For us here at SPARTA, this result was not groundbreaking and in reality is exactly what we expect to see. The concept is that this rotational signature allows better hip and shoulder dissociation to create a lag of the upper body, and thus a whip. Luckily for pitchers, they are much more often judged by their on-field performance. The fact is that by utilizing a simple holistic movement assessment, we are able to identify different types of athletes or movers based on their force production patterns. But for some, the idea that we are also able to predict performance from a simple vertical jump can be a challenging concept to grasp.
The movement signature is one of the more robust metrics when it comes to analyzing human movement as it not only gives us quantitative values of force production (how much) but also qualitative measures of force and timing throughout different phases of movement. Individuals may produce extremely high amounts of force but do so inefficiently which can result in fatigue or even worse, injury. Sticking with the baseball pitcher as our example, we have found that pitchers who rely too much (or too little) on momentum (DRIVE) relative to LOAD and EXPLODE are 3x more likely to get injured. The ability to be predictive of both health and performance metrics from a vertical jump makes sense if we simply take a holistic view of movement.
To truly understand movement, we must first understand the importance of gravity. Without gravity, everything we know about movement would be wrong. All movements begin with our interaction with gravity and in turn the ground and can be explained by these ground reaction forces. A simple, low skilled, repeatable, practical movement assessment such as a vertical jump, has allowed us to collect a massive amount of reliable ground reaction force data. Utilizing this kinetic data, along with injuries and sport or position specific performance metrics we can analyze and identify what are the key predictors of health and performance. In the age of Big Data, perhaps the greatest challenge we have is confronting our biases and acknowledging what these data tell us.

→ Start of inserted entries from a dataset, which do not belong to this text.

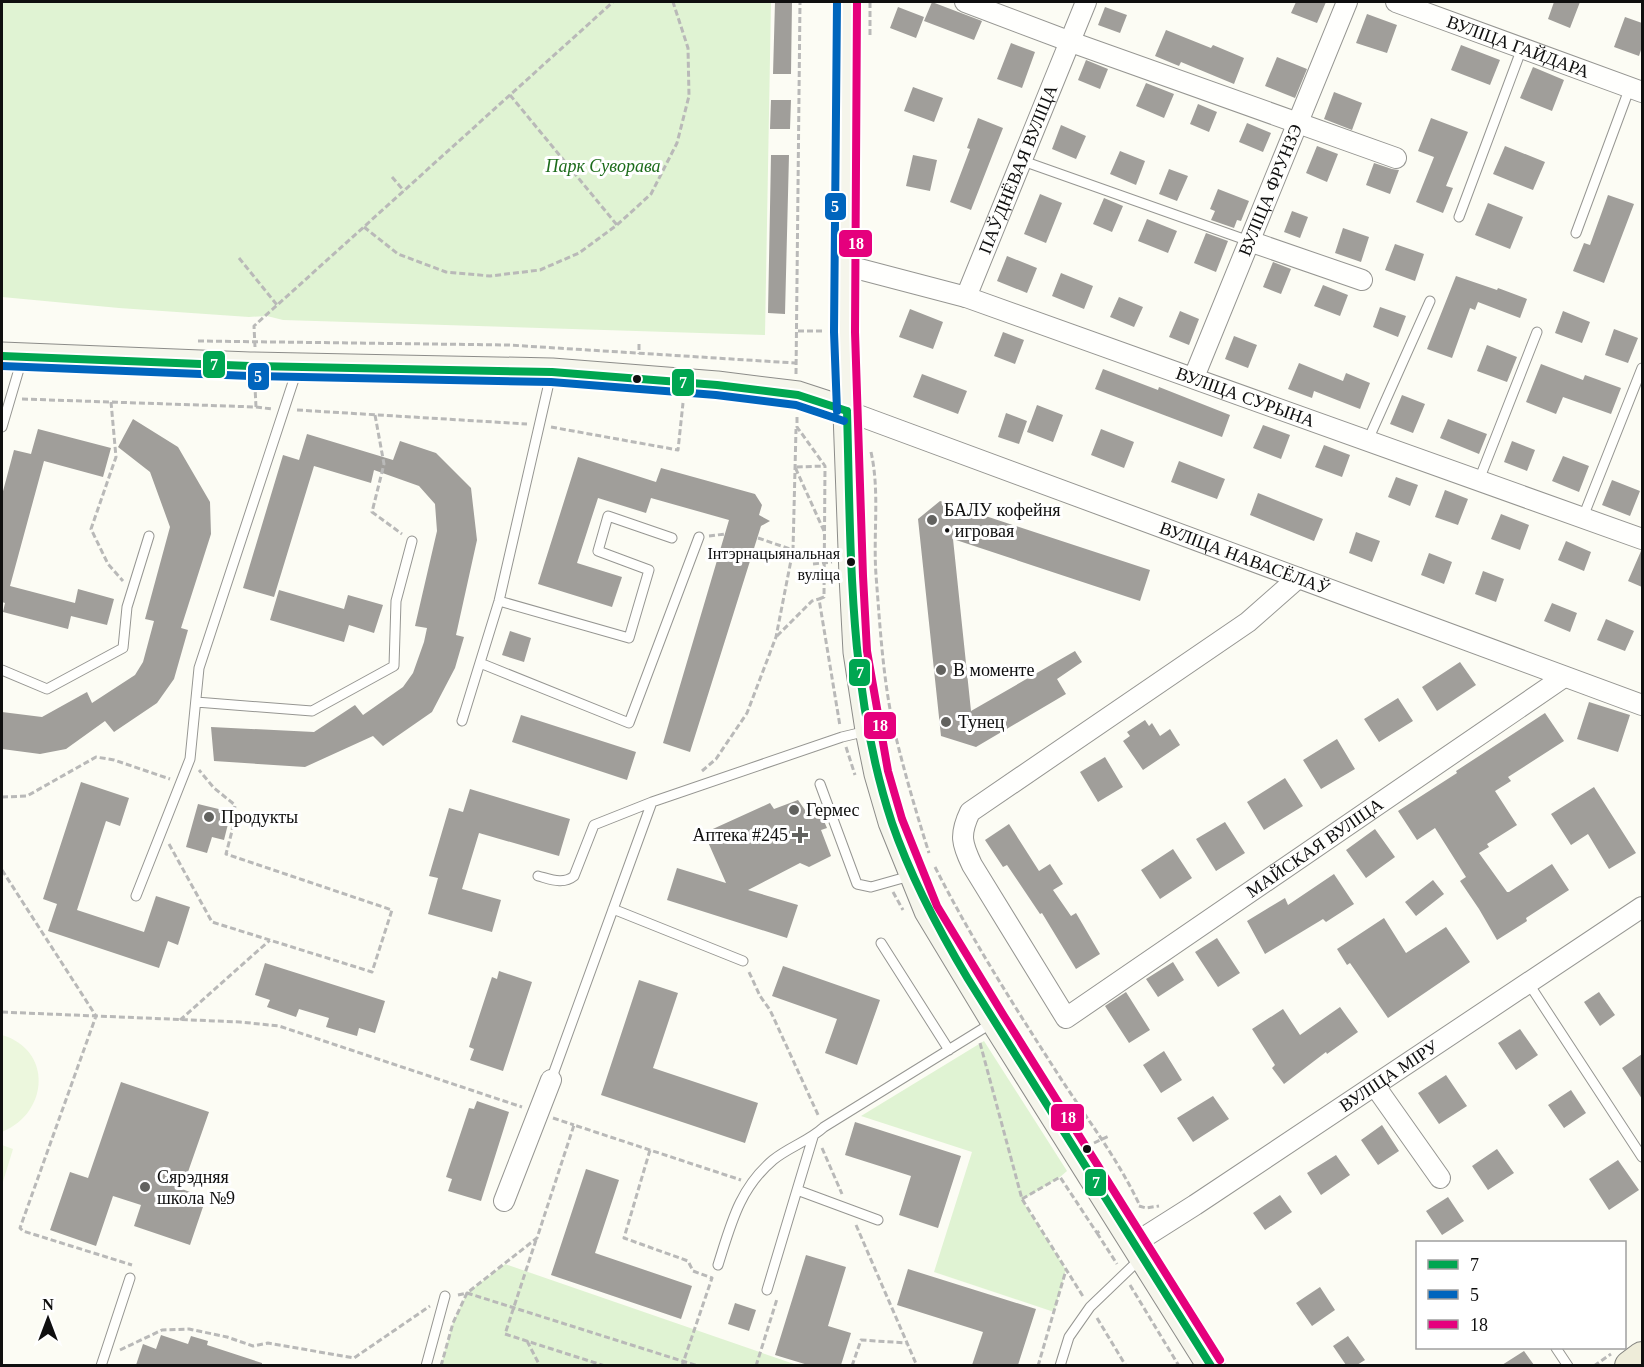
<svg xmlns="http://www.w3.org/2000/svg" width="1644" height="1367" font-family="'Times New Roman',serif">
<rect width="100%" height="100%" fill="#fcfcf4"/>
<path fill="#e0f3d3" d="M2,2h769l-6,333 -482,-15 -16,-4 -18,1 -130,-9 -117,-11z
M984,1041l83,130 -7,6 -38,23 44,70 -12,42 -120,-40 38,-120 -111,-36z
M505,1264l292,101h-356l12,-42 14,-30z"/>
<path fill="#ecf7dd" d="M2,1035c51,15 47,78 0,97z
M2,1145l11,4 -11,36z"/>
<path fill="#a09e9a" d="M775,2h17l-1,72h-18z
M932,2l50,19 -8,19 -50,-19z
M1296,2h30l-9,21 -26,-10z
M1554,2h26l-10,26 -22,-9z
M898,7l26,10 -8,21 -26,-10z
M1105,7l22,8 -7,18 -22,-8z
M1367,14l30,11 -10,28 -31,-10z
M1625,17l17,6v24l-3,9 -25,-9z
M1166,30l45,18 2,-3 31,13 -10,26 -53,-22 -2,4 -24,-10z
M1011,43l24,9 -13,36 -25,-9z
M1461,45l39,15 -10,25 -39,-15z
M1277,57l30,12 -12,29 -30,-12z
M1086,60l22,9 -8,20 -22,-9z
M1533,67l31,13 -12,31 -32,-13z
M1146,83l28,11 -10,24 -28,-12z
M913,87l30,11 -9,24 -30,-11z
M1334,92l28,11 -10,27 -28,-11z
M771,100h20l-1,29h-20z
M1198,104l19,8 -8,20 -19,-8z
M978,118l25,10 -32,82 -21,-8 20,-53 -3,-1z
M1431,118l37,14 -22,54 7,2 -10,25 -27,-11 18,-45 -16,-6z
M1247,123l24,10 -8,19 -24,-10z
M1061,125l25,11 -10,23 -24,-10z
M1317,146l21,8 -11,28 -21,-9z
M1505,146l40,16 -12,28 -40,-16z
M1120,151l25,10 -9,24 -26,-11z
M771,155h18l-4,159 -17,-1z
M913,155l24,5 -7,31 -24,-5z
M1374,163l18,6 7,1 -9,24 -24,-9z
M1169,169l19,7 -11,25 -18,-7z
M1218,189l31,12 -8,20 -4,-1 -3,8 -23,-8 4,-9 -5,-2z
M1040,194l22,9 -16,40 -22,-9z
M1608,195l26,9 -30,79 -31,-12 11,-28 6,2z
M1104,198l19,8 -11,26 -19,-8z
M1488,203l35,14 -13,32 -35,-14z
M1292,211l16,6 -8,21 -16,-6z
M1147,219l30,12 -9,22 -30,-12z
M1343,228l26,9 -8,25 -26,-9z
M1206,233l22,8 -12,31 -22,-9z
M1395,244l29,10 -9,27 -30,-11z
M1007,256l30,12 -10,25 -30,-12z
M1273,262l18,7 -10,25 -18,-7z
M1061,273l32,13 -9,23 -32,-13z
M1456,276l41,14 1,-2 29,11 -7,19 -42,-16 -3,8 -5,-2 -18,50 -25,-9z
M1323,285l25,10 -8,21 -26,-10z
M1119,297l24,10 -9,20 -24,-10z
M1380,307l26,9 -8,21 -25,-10z
M910,309l33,13 -10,27 -34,-12z
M1180,311l19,8 -10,26 -20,-8z
M1563,311l27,11 -8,21 -27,-10z
M1614,329l24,9 -10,25 -23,-8z
M1003,332l21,8 -9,24 -21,-8z
M1234,336l23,9 -9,23 -23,-9z
M1487,345l30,12 -10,25 -30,-11z
M1299,363l44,18 3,-8 24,10 -10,26 -46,-18 -2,7 -24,-9z
M1541,364l42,16 2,-5 36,13 -10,26 -48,-17 -7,17 -30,-12z
M1103,369l55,21 1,-3 71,28 -8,22 -127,-48z
M922,374l45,17 -9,23 -45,-17z
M1402,395l23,9 -12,29 -23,-9z
M1037,405l26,10 -10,27 -26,-10z
M1006,413l21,8 -8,23 -21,-7z
M133,419l45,28 32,55 1,32 -30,94 7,2 -14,49 -17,24 -43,29 -9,-11 -39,28 -26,5 -38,-5v-37l40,5 45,-25 5,11 43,-28 8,-13 11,-41 -9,-2 25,-92 -20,-55 -32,-25z
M1448,419l39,15 -8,20 -39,-16z
M1263,425l27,10 -9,24 -28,-11z
M38,429l73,19 -8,29 -59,-16 -34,125 65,17 3,-14 36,10 -7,26 -36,-9 -3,13 -65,-17 2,-9 -3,-1v-107l12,-45 17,4z
M1101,429l33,13 -10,26 -33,-13z
M307,434l86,26 7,-19 36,12 35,35 6,52 -21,95 8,2 -9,31 -23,44 -49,34 -10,-10 -68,31 -91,-6 -3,-34 103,5 41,-27 8,10 40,-28 10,-14 11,-31 3,-14 -12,-2 22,-95 -2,-27 -16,-18 -45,-16 -3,13 -57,-17 -40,131 -31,-9 40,-133 16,5z
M1512,441l23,9 -8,21 -23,-9z
M1324,445l26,10 -8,22 -27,-10z
M1563,456l26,10 -10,26 -27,-11z
M578,457l78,25 5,-14 94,26 7,11 -3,10 11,6 -9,5 -71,226 -27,-9 66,-223 -78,-22 -5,15 -48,-15 -21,65 45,14 -10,30 -74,-23z
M1179,461l46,18 -8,20 -46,-17z
M1396,477l22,8 -8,21 -22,-9z
M1612,480l28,11 -10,25 -28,-11z
M1445,490l23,9 -10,26 -23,-8z
M1258,493l65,26 -9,22 -64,-26z
M940,501l210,69 -10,31 -187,-62 18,172 104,-60 7,11 -25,17 9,15 -90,53 -35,-11 -23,-217z
M1501,514l28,11 -9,25 -29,-11z
M1356,532l24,9 -8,21 -23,-9z
M1566,541l25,11 -7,19 -26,-11z
M1641,551h1v36l-14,-6z
M1429,553l23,9 -8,22 -23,-9z
M1483,571l21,8 -8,23 -21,-8z
M279,590l65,19 4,-14 35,10 -9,28 -25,-8 -5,17 -74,-22z
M1552,603l25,10 -7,19 -26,-11z
M1606,619l28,12 -9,20 -28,-11z
M510,631l21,7 -7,24 -22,-7z
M1460,662l16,23 -39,26 -15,-24z
M1398,698l15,23 -34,21 -15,-23z
M1589,702l41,13 -12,37 -41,-13z
M1545,713l19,28 -56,36 3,4 -16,10 22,34 -30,19 2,3 -10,6 28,39h2l43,-28 17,26 -43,28 1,3 -30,19 -18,-31 -19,-28 6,-4 -31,-49 -18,12 -19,-29 59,-38 -1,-2z
M521,715l115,37 -9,28 -115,-38z
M1145,720l4,6 3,-3 8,13 10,-7 10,16 -37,25 -20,-29 7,-5 -3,-4z
M1337,739l18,30 -34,20 -18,-29z
M1105,757l18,30 -25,15 -18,-30z
M1285,778l18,28 -39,24 -17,-28z
M81,782l48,16 -9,28 -14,-5 -29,89 67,22 12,-36 34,11 -12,38 -10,-4 -9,27 -111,-37 9,-27 -14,-5z
M1594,787l42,66 -27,16 -21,-35 -17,11 -20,-31z
M470,789l100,30 -11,37 -80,-23 -17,56 39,11 -9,32 -64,-18 10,-36 -9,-2 20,-68 14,4z
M798,800l7,10 12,-5 10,23 -6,2 10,26 -22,11 -9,-4 -52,27 50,15 -11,33 -120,-38 10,-32 49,15 -22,-50 66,-30 4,6z
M198,804l33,8 -7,28 -12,-3 -5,16 -21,-6z
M1225,822l20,31 -29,18 -20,-32z
M1009,824l30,47 11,-7 13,20 -10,6 18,26 5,-3 24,41 -24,15 -34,-56 -2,1 -33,-49 -4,2 -18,-27z
M1375,829l20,28 -29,21 -20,-28z
M1173,849l19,29 -32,21 -19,-29z
M1334,874l20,30 -28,18 -3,-3 -58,35 -18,-33 38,-23 3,7z
M1433,880l11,14 -28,22 -11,-14z
M1384,918l22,35 40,-26 24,35 -82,56 -38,-55 -3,2 -10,-16z
M1217,938l23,35 -22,14 -23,-35z
M1173,962l11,18 -26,17 -12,-18z
M265,963l120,38 -10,32 -16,-5 -2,8 -31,-9 3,-9 -30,-9 -3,8 -29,-10 3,-7 -15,-5z
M783,966l97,34 -23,65 -32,-12 12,-34 -65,-23z
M499,971l33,11 -29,89 -33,-11 4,-11 -5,-2 23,-70 5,2z
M639,980l39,13 -25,75 105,35 -13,40 -144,-48z
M1126,992l24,38 -21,13 -24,-37z
M1599,992l16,23 -15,11 -16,-24z
M1340,1007l18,25 -31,22 -1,-2 -42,32 -12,-16 3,-3 -23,-36 31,-20 17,26z
M1520,1029l18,26 -22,15 -18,-27z
M1164,1051l18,29 -21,13 -18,-28z
M1642,1054v45l-20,-31z
M1446,1075l21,31 -28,18 -21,-31z
M121,1082l88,30 -27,77 24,9 -16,47 -56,-19 7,-21 -28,-9 -17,50 -46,-16 20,-58 18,6z
M1571,1090l15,23 -22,15 -16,-23z
M1213,1096l16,23 -36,23 -16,-24z
M477,1101l32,11 -28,89 -33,-10 4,-12 -6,-2 23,-69 5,1z
M855,1122l106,34 -23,72 -39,-13 12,-39 -66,-21z
M1382,1125l17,26 -21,14 -17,-25z
M1497,1149l17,24 -26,17 -16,-24z
M1336,1155l14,20 -29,20 -14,-22z
M1618,1160l21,30 -30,20 -20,-31z
M586,1169l33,11 -24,73 97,33 -11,33 -130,-44z
M1280,1195l12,17 -27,18 -12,-17z
M1448,1197l16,24 -22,14 -16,-24z
M806,1255l40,12 -18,59 23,7 -10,32h-33l-33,-10z
M908,1269l128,40 -18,56h-46l11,-33 -86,-27z
M1320,1287l15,23 -23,16 -16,-23z
M735,1303l21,7 -7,21 -21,-7z
M161,1335l27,9 3,-8 17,5 -1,4 55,18v2h-126l7,-21 13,5z
M1348,1336l17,24 -8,5h-11l-13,-19z
M1524,1351l10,14h-32z"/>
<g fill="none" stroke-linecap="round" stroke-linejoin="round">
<defs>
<path id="lane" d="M1023,161l226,80
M1459,217l63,-169
M1576,233l54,-146
M2,427l20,-68
M1368,440l62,-139
M1479,480l58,-148
M1583,517l59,-149
M499,601l130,37 20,-68 -51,-19 10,-35 64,22
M480,663l149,60 70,-186
M2,670l45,19 76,-41 4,-41 22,-71
M196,702l116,9 82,-45 2,-65 16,-60
M462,721l37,-120 52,-227
M820,784l37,100 14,3 39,-11
M538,876c12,3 25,9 36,0l20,-51 58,-23
M136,896l54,-137 9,-91 98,-298
M613,909l130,52
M881,943l68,107
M1529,984l113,173
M551,1080l101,-278 190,-65 25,-6
M813,1137l-16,53 81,30
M718,1265c13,-41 21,-76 55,-105 16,-13 36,-19 51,-33l168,-104
M767,1290l30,-100
M1556,1348l12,18
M101,1366l29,-88
M426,1366l19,-70
M1060,1366l9,-29 21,-30 50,-48"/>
<g id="street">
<path d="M965,2l106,40 325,116"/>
<path id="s1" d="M1396,2l246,90"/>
<path d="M1249,241l113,39"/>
<path id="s2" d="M844,265l122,32 676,242"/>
<path id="s3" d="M966,297l120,-295"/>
<path id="s4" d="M1194,377l153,-375"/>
<path id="s5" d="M847,411l795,294"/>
<path id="s6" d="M1298,578l-50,44 -278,190c-11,23 -8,32 2,53l94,153 498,-341"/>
<path d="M1375,1086l65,92"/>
<path d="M504,1201l47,-121"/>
<path id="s7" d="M1135,1243l60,-38 447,-298"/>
</g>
<path id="secondary" d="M847,2l-3,330 9,244 4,76 12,78 9,44 14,48 36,89 67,111 216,344
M2,356l248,10 302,6 165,13 81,10 49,16"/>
<path id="primary" d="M1630,1366l12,-9"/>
</defs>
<use href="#lane" stroke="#969692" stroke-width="11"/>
<use href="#street" stroke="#969692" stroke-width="22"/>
<use href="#secondary" stroke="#8c8c89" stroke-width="29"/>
<use href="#primary" stroke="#83837f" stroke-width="32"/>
<path stroke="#b9b9b8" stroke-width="3" stroke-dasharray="6 3" stroke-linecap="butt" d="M870,35v-33
M510,95l107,130
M392,177l12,14
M364,227l34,27 48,18 44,4 50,-6 39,-17 38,-28 34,-31 26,-51 12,-47 -1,-48 -15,-46
M239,258l38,47
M798,331h25
M198,341l311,4 286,18
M639,344v10
M255,347l-1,-21 359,-324
M796,374l4,-372
M22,399l234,8 -1,-20
M111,402l5,55 -25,72 17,35 15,17
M256,407l16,2
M297,410l230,14
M375,415l9,49 -12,48 30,22
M797,417v10l28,39 -1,131 -5,2 21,127
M551,427l127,23 5,-47
M871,452c9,40 2,82 5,123 4,51 7,105 18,154 10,42 22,83 35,124
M824,531l-29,-64 30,-1
M709,536l16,-2
M758,538l35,12
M813,564l19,-2
M777,636l35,-35 7,-2
M846,747l9,28
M702,771l14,-12 31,-46 29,-76 17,-87 3,-121
M2,797l25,-1 69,-39 18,3 56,19
M169,844l43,78 160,50 20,-62 -166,-56 6,-23 3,-26 -21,-17 -15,-18
M935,867c38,75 83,145 128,215 27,41 56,79 77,124
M2,870l94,146 -76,212 3,3 109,34
M893,892l10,18
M749,972l11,24 10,14 49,107
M2,1012l238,10 39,4 243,81
M180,1020l90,-80
M980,1043l42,156 62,99
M553,1118l21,7
M1094,1143l15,-7
M822,1148l20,46
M650,1150l-26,88 64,23 5,10 19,7 -30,88
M1022,1199l38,-22 37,56 4,-3
M1139,1206l7,2 13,-2
M856,1225l61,141
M1097,1233l20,31
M536,1240l-31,94 100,32
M1130,1285l49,81
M458,1295l9,-2 231,73
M1097,1318l29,48
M527,1341l13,25
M120,1350l42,-20 27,-1 38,8 26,9 15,-3 86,15 76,-52
M441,1366l12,-43 14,-30 70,-55 37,-113 167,55
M756,1366l21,-67
M852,1366l9,-26 46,3
M1038,1366l28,-96
M1594,1366l17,-12"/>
<use href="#lane" stroke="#fffffd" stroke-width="9"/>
<use href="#street" stroke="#fffffd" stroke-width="20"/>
<use href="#secondary" stroke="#f5f5eb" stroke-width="27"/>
<use href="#primary" stroke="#eeecd9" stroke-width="30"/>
<defs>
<path id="bus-1" d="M2,356l248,10 302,6 165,13 81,10 49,16
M847,411c4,138 1,280 45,412 19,55 46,106 76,156l243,387"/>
<path id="bus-2" d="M837,2l-3,330 3,79
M2,366l248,10 301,6 165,13 80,10 48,16"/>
<path id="bus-3" d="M857,2l-2,330 8,244 4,75 21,120 14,48 35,87 67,110 216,344"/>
</defs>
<use href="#bus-1" stroke="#fff" stroke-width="12"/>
<use href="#bus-2" stroke="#fff" stroke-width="12"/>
<use href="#bus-3" stroke="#fff" stroke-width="12"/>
<use href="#bus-1" stroke="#00a651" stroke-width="8"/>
<use href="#bus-2" stroke="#0065bd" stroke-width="8"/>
<use href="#bus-3" stroke="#e5007d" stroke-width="8"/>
</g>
<g fill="#0f0f0f" stroke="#fff" stroke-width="2">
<circle cx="637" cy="379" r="5"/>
<circle cx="851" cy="562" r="5"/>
<circle cx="1087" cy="1149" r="5"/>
</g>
<g fill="#62625f" stroke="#fff" stroke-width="2">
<circle cx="932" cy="520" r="6"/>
<circle cx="941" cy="670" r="6"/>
<circle cx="946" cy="722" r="6"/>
<circle cx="794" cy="810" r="6"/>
<circle cx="209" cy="817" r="6"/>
<path d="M797 826h6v6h6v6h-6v6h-6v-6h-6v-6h6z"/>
<circle cx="145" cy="1187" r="6"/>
</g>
<g text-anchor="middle" stroke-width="6" stroke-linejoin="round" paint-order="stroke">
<g font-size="16" fill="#0f0f0f" stroke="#fff" text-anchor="end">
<text x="840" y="559">Інтэрнацыянальная<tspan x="840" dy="21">вуліца</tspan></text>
</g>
<g font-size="18" fill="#0f0f0f" stroke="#fff">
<text dy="6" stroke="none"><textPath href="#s1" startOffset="130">ВУЛІЦА ГАЙДАРА</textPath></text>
<text dy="6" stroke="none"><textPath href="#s3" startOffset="138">ПАЎДНЁВАЯ ВУЛІЦА</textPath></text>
<text dy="6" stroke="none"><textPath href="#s4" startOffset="202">ВУЛІЦА ФРУНЗЭ</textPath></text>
<text dy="6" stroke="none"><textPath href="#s2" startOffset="423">ВУЛІЦА СУРЫНА</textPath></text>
<text dy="6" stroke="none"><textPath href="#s5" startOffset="424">ВУЛІЦА НАВАСЁЛАЎ</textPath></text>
<text dy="6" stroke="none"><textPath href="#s6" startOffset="940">МАЙСКАЯ ВУЛІЦА</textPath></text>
<text dy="6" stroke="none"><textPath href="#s7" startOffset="304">ВУЛІЦА МІРУ</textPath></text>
</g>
<g font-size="18" font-style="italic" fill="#1d6c1b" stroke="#fff">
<text x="603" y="172">Парк Суворава</text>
</g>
<g font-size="18" fill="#0f0f0f" stroke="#fff" text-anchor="start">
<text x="944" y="516">БАЛУ кофейня<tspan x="944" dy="21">• игровая</tspan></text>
<text x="953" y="676">В моменте</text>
<text x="958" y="728">Тунец</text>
<text x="806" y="816">Гермес</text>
<text x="221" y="823">Продукты</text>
<text x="788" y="841" text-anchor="end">Аптека #245</text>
<text x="157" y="1183">Сярэдняя<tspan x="157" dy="21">школа №9</tspan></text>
</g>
</g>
<g stroke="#fff" stroke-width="2">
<rect x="824" y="192" width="23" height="29" rx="6" fill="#0065bd"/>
<rect x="838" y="229" width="35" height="29" rx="6" fill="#e5007d"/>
<rect x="202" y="350" width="24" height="29" rx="6" fill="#00a651"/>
<rect x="247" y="362" width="23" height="29" rx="6" fill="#0065bd"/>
<rect x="671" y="368" width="24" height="29" rx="6" fill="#00a651"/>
<rect x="848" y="658" width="23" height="29" rx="6" fill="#00a651"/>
<rect x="863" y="711" width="34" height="29" rx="6" fill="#e5007d"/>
<rect x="1050" y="1103" width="35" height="29" rx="6" fill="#e5007d"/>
<rect x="1084" y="1168" width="23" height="29" rx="6" fill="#00a651"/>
</g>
<g font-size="16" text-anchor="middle" font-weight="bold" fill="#fff">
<text x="835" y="212">5</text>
<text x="856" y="249">18</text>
<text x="214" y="370">7</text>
<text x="258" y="382">5</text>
<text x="683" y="388">7</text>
<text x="860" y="678">7</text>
<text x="880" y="731">18</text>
<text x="1068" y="1123">18</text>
<text x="1096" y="1188">7</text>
</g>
<rect width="1644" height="1367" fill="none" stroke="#0f0f0f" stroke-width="6"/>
<rect x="1416" y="1241" width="210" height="108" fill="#ffffff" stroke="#9f9f9f" stroke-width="1.5"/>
<rect x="1428" y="1260" width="30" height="9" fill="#00a651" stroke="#9f9f9f" stroke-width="1.5"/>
<text x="1470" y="1271" font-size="18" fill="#0f0f0f">7</text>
<rect x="1428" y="1290" width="30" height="9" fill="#0065bd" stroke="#9f9f9f" stroke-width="1.5"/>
<text x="1470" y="1301" font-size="18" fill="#0f0f0f">5</text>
<rect x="1428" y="1320" width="30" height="9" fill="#e5007d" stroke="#9f9f9f" stroke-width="1.5"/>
<text x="1470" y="1331" font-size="18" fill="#0f0f0f">18</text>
<g transform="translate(48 1319)" stroke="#ffffff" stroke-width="4.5" paint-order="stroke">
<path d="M0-4.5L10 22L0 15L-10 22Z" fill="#0f0f0f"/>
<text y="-9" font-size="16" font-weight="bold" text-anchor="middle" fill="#0f0f0f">N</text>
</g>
</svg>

It is important to note here the difference between being predictive and making guarantees. We are not saying that there are no successful pitchers with different movement signatures (including high EXPLODE), nor are we saying those same pitchers are definitely going to get hurt. For example: there are countless stories of college dropouts going on to become extremely successful (Steve Job, Bill Gates, Mark Zuckerburg), though the stats speak strongly against this being the rule. We have absolutely seen successful pitchers that buck these trends, but statistically speaking, the odds are not in their favor.